What never changes: the manager owns it, status lives in email, coaching gets the biggest block, one problem, read-back at the close.
Run It Twice Before You Judge It
The first meeting on this one-on-one meeting agenda feels abrupt to a team raised on status theater. The second one doesn’t. By the third, your report arrives with a ranked problem and a real answer to a hard question, and you’ll wonder what you used to do with those hours.
Print the structure, book the next 1:1 at 30 minutes, and hold the blocks. The rest of the doctrine, cadence, availability between meetings, what to do with 17 direct reports, is all in my one-on-one meetings guide.
The Agenda Is One Protocol of Four
An agenda controls one meeting. It can’t stop delegated work from crawling back Monday, and it can’t keep execution steady when your quarter catches fire. Those failures live between the meetings.
That’s the job of The 5-Minute Leader: four protocols, each about five minutes to run. The 1:1 Protocol is the agenda you just read. The Delegation Protocol makes handoffs permanent. The Rhythm Protocol keeps the operating cadence alive when everything is on fire.
And the deflection-language checklist this post touched on comes from a bundled tool I’m deliberately not naming. Buyers tell me it permanently changed how they hear their own team.
It costs $47, which is less than the loaded cost of one badly run 1:1, and you’ll run your first protocol the same afternoon.
Get The 5-Minute Leader for $47
Frequently Asked: the One-on-One Meeting Agenda
Who should set the agenda for a one-on-one meeting?
The manager, every time.
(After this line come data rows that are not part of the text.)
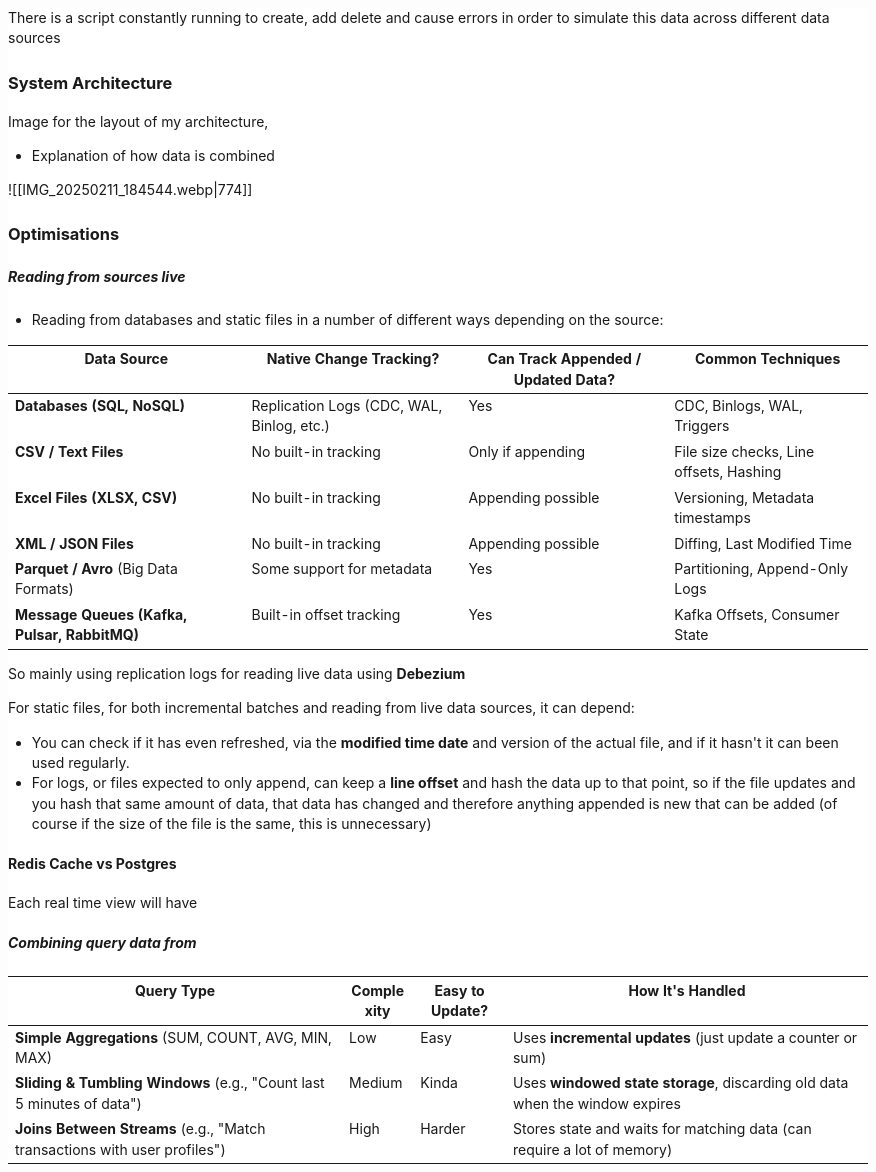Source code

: 
There is a script constantly running to create, add delete and cause errors in order to simulate this data across different data sources 
### System Architecture

Image for the layout of my architecture,

- Explanation of how data is combined

![[IMG_20250211_184544.webp|774]]

### Optimisations

##### Reading from sources live
- Reading from databases and static files in a number of different ways depending on the source:

| **Data Source**                              | **Native Change Tracking?**               | **Can Track Appended / Updated Data?** | **Common Techniques**                   |
| -------------------------------------------- | ----------------------------------------- | -------------------------------------- | --------------------------------------- |
| **Databases (SQL, NoSQL)**                   | Replication Logs (CDC, WAL, Binlog, etc.) | Yes                                    | CDC, Binlogs, WAL, Triggers             |
| **CSV / Text Files**                         | No built-in tracking                      | Only if appending                      | File size checks, Line offsets, Hashing |
| **Excel Files (XLSX, CSV)**                  | No built-in tracking                      | Appending possible                     | Versioning, Metadata timestamps         |
| **XML / JSON Files**                         | No built-in tracking                      | Appending possible                     | Diffing, Last Modified Time             |
| **Parquet / Avro** (Big Data Formats)        | Some support for metadata                 | Yes                                    | Partitioning, Append-Only Logs          |
| **Message Queues (Kafka, Pulsar, RabbitMQ)** | Built-in offset tracking                  | Yes                                    | Kafka Offsets, Consumer State           |
So mainly using replication logs for reading live data using **Debezium**

For static files, for both incremental batches and reading from live data sources, it can depend:

- You can check if it has even refreshed, via the **modified time date** and version of the actual file, and if it hasn't it can been used regularly.
- For logs, or files expected to only append, can keep a **line offset** and hash the data up to that point, so if the file updates and you hash that same amount of data, that data has changed and therefore anything appended is new that can be added (of course if the size of the file is the same, this is unnecessary)


#### **Redis Cache** vs **Postgres**

Each real time view will have 


##### Combining query data from 




| **Query Type**                                                            | **Complexity** | **Easy to Update?** | **How It's Handled**                                                         |
| ------------------------------------------------------------------------- | -------------- | ------------------- | ---------------------------------------------------------------------------- |
| **Simple Aggregations** (SUM, COUNT, AVG, MIN, MAX)                       | Low            | Easy                | Uses **incremental updates** (just update a counter or sum)                  |
| **Sliding & Tumbling Windows** (e.g., "Count last 5 minutes of data")     | Medium         | Kinda               | Uses **windowed state storage**, discarding old data when the window expires |
| **Joins Between Streams** (e.g., "Match transactions with user profiles") | High           | Harder              | Stores state and waits for matching data (can require a lot of memory)       |
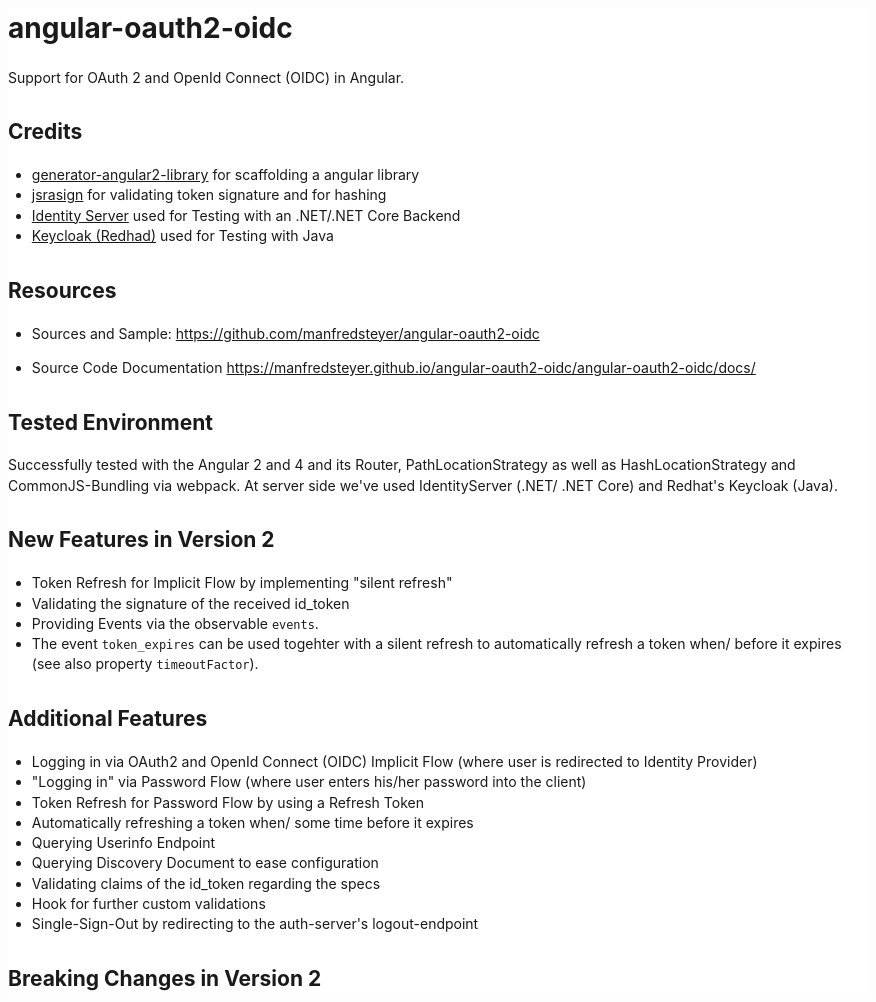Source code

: # angular-oauth2-oidc

Support for OAuth 2 and OpenId Connect (OIDC) in Angular.

## Credits

- [generator-angular2-library](https://github.com/jvandemo/generator-angular2-library) for scaffolding a angular library
- [jsrasign](https://kjur.github.io/jsrsasign/) for validating token signature and for hashing
- [Identity Server](https://github.com/identityserver) used for Testing with an .NET/.NET Core Backend
- [Keycloak (Redhad)](http://www.keycloak.org/) used for Testing with Java

## Resources

- Sources and Sample:
https://github.com/manfredsteyer/angular-oauth2-oidc

- Source Code Documentation
https://manfredsteyer.github.io/angular-oauth2-oidc/angular-oauth2-oidc/docs/

## Tested Environment

Successfully tested with the Angular 2 and 4 and its Router, PathLocationStrategy as well as HashLocationStrategy and CommonJS-Bundling via webpack. At server side we've used IdentityServer (.NET/ .NET Core) and Redhat's Keycloak (Java).

## New Features in Version 2
- Token Refresh for Implicit Flow by implementing "silent refresh"
- Validating the signature of the received id_token
- Providing Events via the observable ``events``.
- The event ``token_expires`` can be used togehter with a silent refresh to automatically refresh a token when/ before it expires (see also property ``timeoutFactor``).

## Additional Features 

- Logging in via OAuth2 and OpenId Connect (OIDC) Implicit Flow (where user is redirected to Identity Provider)
- "Logging in" via Password Flow (where user enters his/her password into the client)
- Token Refresh for Password Flow by using a Refresh Token
- Automatically refreshing a token when/ some time before it expires
- Querying Userinfo Endpoint
- Querying Discovery Document to ease configuration
- Validating claims of the id_token regarding the specs
- Hook for further custom validations
- Single-Sign-Out by redirecting to the auth-server's logout-endpoint

## Breaking Changes in Version 2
The report feeds the one-on-one meeting agenda by sending a status email beforehand and nominating a problem, but the manager decides the growth opener, picks the one problem, and holds the timeboxes. Employee-led agendas sound enlightened and reliably drift into venting or status recitation.
What is a good one-on-one meeting agenda for 30 minutes?
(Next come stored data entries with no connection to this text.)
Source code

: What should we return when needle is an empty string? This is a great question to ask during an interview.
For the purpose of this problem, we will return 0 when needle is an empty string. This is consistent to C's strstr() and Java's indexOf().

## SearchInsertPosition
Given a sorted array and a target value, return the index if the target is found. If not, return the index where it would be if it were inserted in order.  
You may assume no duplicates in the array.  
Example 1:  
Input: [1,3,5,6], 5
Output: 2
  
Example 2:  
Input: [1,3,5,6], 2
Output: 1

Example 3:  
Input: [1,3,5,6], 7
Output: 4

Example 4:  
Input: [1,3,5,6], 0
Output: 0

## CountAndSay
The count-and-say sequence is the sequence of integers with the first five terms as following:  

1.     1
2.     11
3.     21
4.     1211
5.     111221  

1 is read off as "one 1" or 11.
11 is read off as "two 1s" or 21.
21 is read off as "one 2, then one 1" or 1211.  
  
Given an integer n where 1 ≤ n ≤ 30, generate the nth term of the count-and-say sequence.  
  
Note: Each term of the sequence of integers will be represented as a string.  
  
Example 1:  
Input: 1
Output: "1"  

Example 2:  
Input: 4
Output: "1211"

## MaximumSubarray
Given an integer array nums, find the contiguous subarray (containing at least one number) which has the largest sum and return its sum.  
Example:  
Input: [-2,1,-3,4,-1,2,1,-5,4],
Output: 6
Three blocks: up to 5 minutes confirming status that was already emailed, about 15 minutes of coaching opened with one new growth prompt, and about 15 minutes solving exactly one problem to an outcome, an owner, and a date. Close with a ten-second read-back of every commitment made.
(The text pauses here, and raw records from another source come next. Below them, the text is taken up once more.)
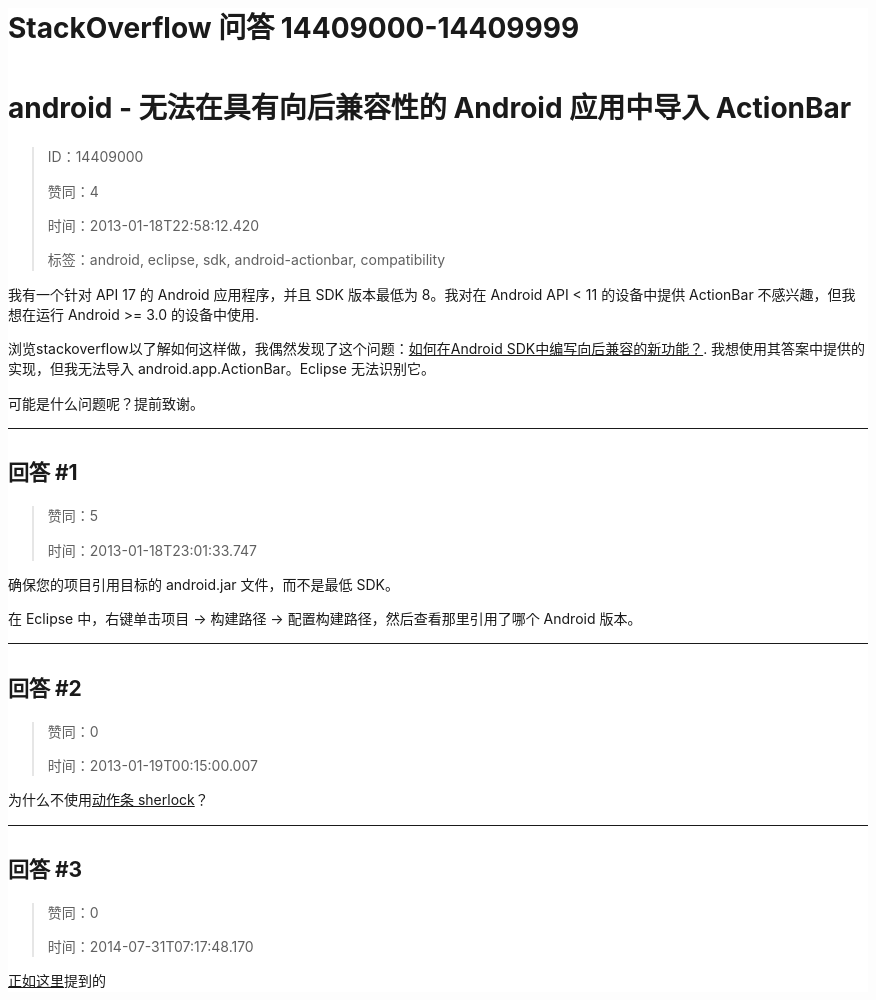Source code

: # StackOverflow 问答 14409000-14409999

# android - 无法在具有向后兼容性的 Android 应用中导入 ActionBar

> ID：14409000
> 
> 赞同：4
> 
> 时间：2013-01-18T22:58:12.420
> 
> 标签：android, eclipse, sdk, android-actionbar, compatibility

我有一个针对 API 17 的 Android 应用程序，并且 SDK 版本最低为 8。我对在 Android API < 11 的设备中提供 ActionBar 不感兴趣，但我想在运行 Android >= 3.0 的设备中使用.

浏览stackoverflow以了解如何这样做，我偶然发现了这个问题：[如何在Android SDK中编写向后兼容的新功能？](https://stackoverflow.com/questions/9558638/how-to-code-backward-compatible-new-feature-in-android-sdk). 我想使用其答案中提供的实现，但我无法导入 android.app.ActionBar。Eclipse 无法识别它。

可能是什么问题呢？提前致谢。

* * *

## 回答 #1

> 赞同：5
> 
> 时间：2013-01-18T23:01:33.747

确保您的项目引用目标的 android.jar 文件，而不是最低 SDK。

在 Eclipse 中，右键单击项目 -> 构建路径 -> 配置构建路径，然后查看那里引用了哪个 Android 版本。

* * *

## 回答 #2

> 赞同：0
> 
> 时间：2013-01-19T00:15:00.007

为什么不使用[动作条 sherlock](http://actionbarsherlock.com/)？

* * *

## 回答 #3

> 赞同：0
> 
> 时间：2014-07-31T07:17:48.170

[正如这里](http://developer.android.com/reference/android/app/ActionBar.html)提到的
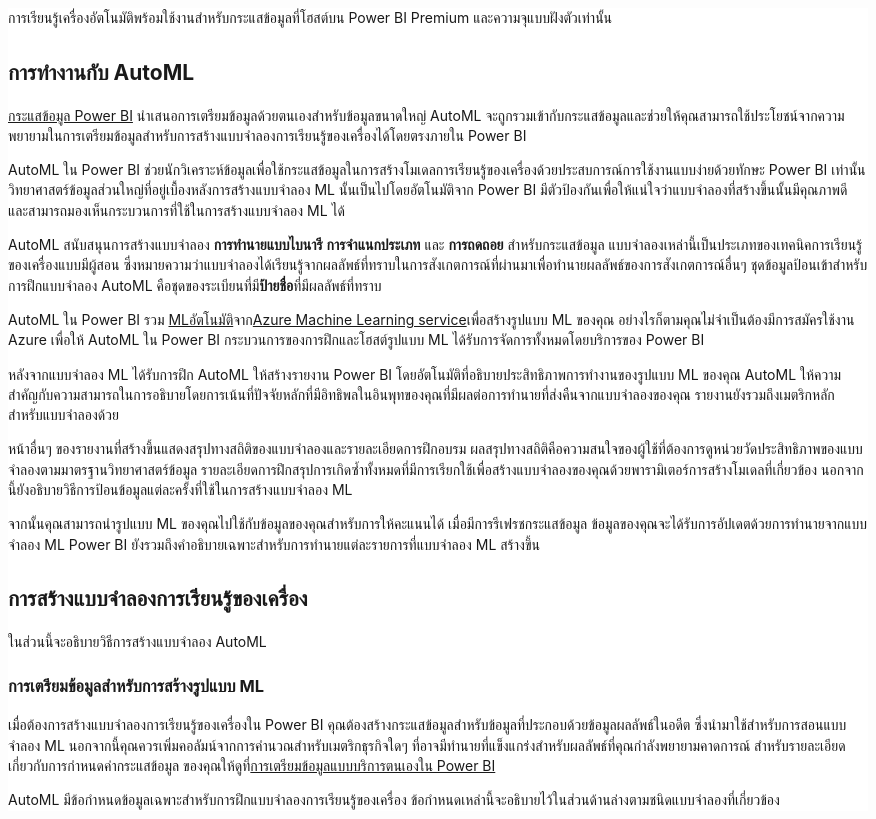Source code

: การเรียนรู้เครื่องอัตโนมัติพร้อมใช้งานสำหรับกระแสข้อมูลที่โฮสต์บน Power BI Premium และความจุแบบฝังตัวเท่านั้น

## <a name="working-with-automl"></a>การทำงานกับ AutoML

[กระแสข้อมูล Power BI](service-dataflows-overview.md) นำเสนอการเตรียมข้อมูลด้วยตนเองสำหรับข้อมูลขนาดใหญ่ AutoML จะถูกรวมเข้ากับกระแสข้อมูลและช่วยให้คุณสามารถใช้ประโยชน์จากความพยายามในการเตรียมข้อมูลสำหรับการสร้างแบบจำลองการเรียนรู้ของเครื่องได้โดยตรงภายใน Power BI

AutoML ใน Power BI ช่วยนักวิเคราะห์ข้อมูลเพื่อใช้กระแสข้อมูลในการสร้างโมเดลการเรียนรู้ของเครื่องด้วยประสบการณ์การใช้งานแบบง่ายด้วยทักษะ Power BI เท่านั้น วิทยาศาสตร์ข้อมูลส่วนใหญ่ที่อยู่เบื้องหลังการสร้างแบบจำลอง ML นั้นเป็นไปโดยอัตโนมัติจาก Power BI มีตัวป้องกันเพื่อให้แน่ใจว่าแบบจำลองที่สร้างขึ้นนั้นมีคุณภาพดี และสามารถมองเห็นกระบวนการที่ใช้ในการสร้างแบบจำลอง ML ได้

AutoML สนับสนุนการสร้างแบบจำลอง **การทำนายแบบไบนารี** **การจำแนกประเภท** และ **การถดถอย** สำหรับกระแสข้อมูล แบบจำลองเหล่านี้เป็นประเภทของเทคนิคการเรียนรู้ของเครื่องแบบมีผู้สอน ซึ่งหมายความว่าแบบจำลองได้เรียนรู้จากผลลัพธ์ที่ทราบในการสังเกตการณ์ที่ผ่านมาเพื่อทำนายผลลัพธ์ของการสังเกตการณ์อื่นๆ ชุดข้อมูลป้อนเข้าสำหรับการฝึกแบบจำลอง AutoML คือชุดของระเบียนที่มี**ป้ายชื่อ**ที่มีผลลัพธ์ที่ทราบ

AutoML ใน Power BI รวม [MLอัตโนมัติ](https://docs.microsoft.com/azure/machine-learning/service/concept-automated-ml)จาก[Azure Machine Learning service](https://docs.microsoft.com/azure/machine-learning/service/overview-what-is-azure-ml)เพื่อสร้างรูปแบบ ML ของคุณ อย่างไรก็ตามคุณไม่จำเป็นต้องมีการสมัครใช้งาน Azure เพื่อให้ AutoML ใน Power BI กระบวนการของการฝึกและโฮสต์รูปแบบ ML ได้รับการจัดการทั้งหมดโดยบริการของ Power BI

หลังจากแบบจำลอง ML ได้รับการฝึก AutoML ให้สร้างรายงาน Power BI โดยอัตโนมัติที่อธิบายประสิทธิภาพการทำงานของรูปแบบ ML ของคุณ AutoML ให้ความสำคัญกับความสามารถในการอธิบายโดยการเน้นที่ปัจจัยหลักที่มีอิทธิพลในอินพุทของคุณที่มีผลต่อการทำนายที่ส่งคืนจากแบบจำลองของคุณ รายงานยังรวมถึงเมตริกหลักสำหรับแบบจำลองด้วย

หน้าอื่นๆ ของรายงานที่สร้างขึ้นแสดงสรุปทางสถิติของแบบจำลองและรายละเอียดการฝึกอบรม ผลสรุปทางสถิติคือความสนใจของผู้ใช้ที่ต้องการดูหน่วยวัดประสิทธิภาพของแบบจำลองตามมาตรฐานวิทยาศาสตร์ข้อมูล รายละเอียดการฝึกสรุปการเกิดซ้ำทั้งหมดที่มีการเรียกใช้เพื่อสร้างแบบจำลองของคุณด้วยพารามิเตอร์การสร้างโมเดลที่เกี่ยวข้อง นอกจากนี้ยังอธิบายวิธีการป้อนข้อมูลแต่ละครั้งที่ใช้ในการสร้างแบบจำลอง ML

จากนั้นคุณสามารถนำรูปแบบ ML ของคุณไปใช้กับข้อมูลของคุณสำหรับการให้คะแนนได้ เมื่อมีการรีเฟรชกระแสข้อมูล ข้อมูลของคุณจะได้รับการอัปเดตด้วยการทำนายจากแบบจำลอง ML Power BI ยังรวมถึงคำอธิบายเฉพาะสำหรับการทำนายแต่ละรายการที่แบบจำลอง ML สร้างขึ้น

## <a name="creating-a-machine-learning-model"></a>การสร้างแบบจำลองการเรียนรู้ของเครื่อง

ในส่วนนี้จะอธิบายวิธีการสร้างแบบจำลอง AutoML

### <a name="data-prep-for-creating-an-ml-model"></a>การเตรียมข้อมูลสำหรับการสร้างรูปแบบ ML

เมื่อต้องการสร้างแบบจำลองการเรียนรู้ของเครื่องใน Power BI คุณต้องสร้างกระแสข้อมูลสำหรับข้อมูลที่ประกอบด้วยข้อมูลผลลัพธ์ในอดีต ซึ่งนำมาใช้สำหรับการสอนแบบจำลอง ML นอกจากนี้คุณควรเพิ่มคอลัมน์จากการคำนวณสำหรับเมตริกธุรกิจใดๆ ที่อาจมีทำนายที่แข็งแกร่งสำหรับผลลัพธ์ที่คุณกำลังพยายามคาดการณ์ สำหรับรายละเอียดเกี่ยวกับการกำหนดค่ากระแสข้อมูล ของคุณให้ดูที่[การเตรียมข้อมูลแบบบริการตนเองใน Power BI](service-dataflows-overview.md)

AutoML มีข้อกำหนดข้อมูลเฉพาะสำหรับการฝึกแบบจำลองการเรียนรู้ของเครื่อง ข้อกำหนดเหล่านี้จะอธิบายไว้ในส่วนด้านล่างตามชนิดแบบจำลองที่เกี่ยวข้อง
Should you cancel the 1:1 if there is nothing to discuss?
No. Nothing to discuss means nothing tactical, and the meeting’s core is coaching, which never runs out of material. Run the growth block and skip the rest if you must, or shorten to 20 minutes. Canceling teaches your report where they rank, and rebuilding that trust costs more than the half hour you saved.
How do you stop a one-on-one turning into a status meeting?
Move status out of the room entirely: your report emails it at least 24 hours ahead, one line per commitment. In the meeting, cap status talk at five minutes for exceptions only, then open coaching with a growth prompt before anyone can drift back to projects. The one-on-one meeting agenda enforces this only if you hold the timeboxes out loud.
What belongs in the pre-meeting email?
Three things: a one-line status for each open commitment (done, on track, or stuck), anything the manager should read before the meeting, and the problem the report would nominate for the problem block. Sent at least 24 hours ahead, on working days, so the manager can actually prepare rather than skim it in the hallway.
Does the same agenda work for a 20-minute one-on-one?
Yes, compressed: roughly 3 minutes of status exceptions, 10 of coaching, and 7 on one problem. The 20-minute biweekly format works once the status email habit is solid, and it scales better than hour-long meetings for managers with large teams. Keep the read-back close even when time is tight.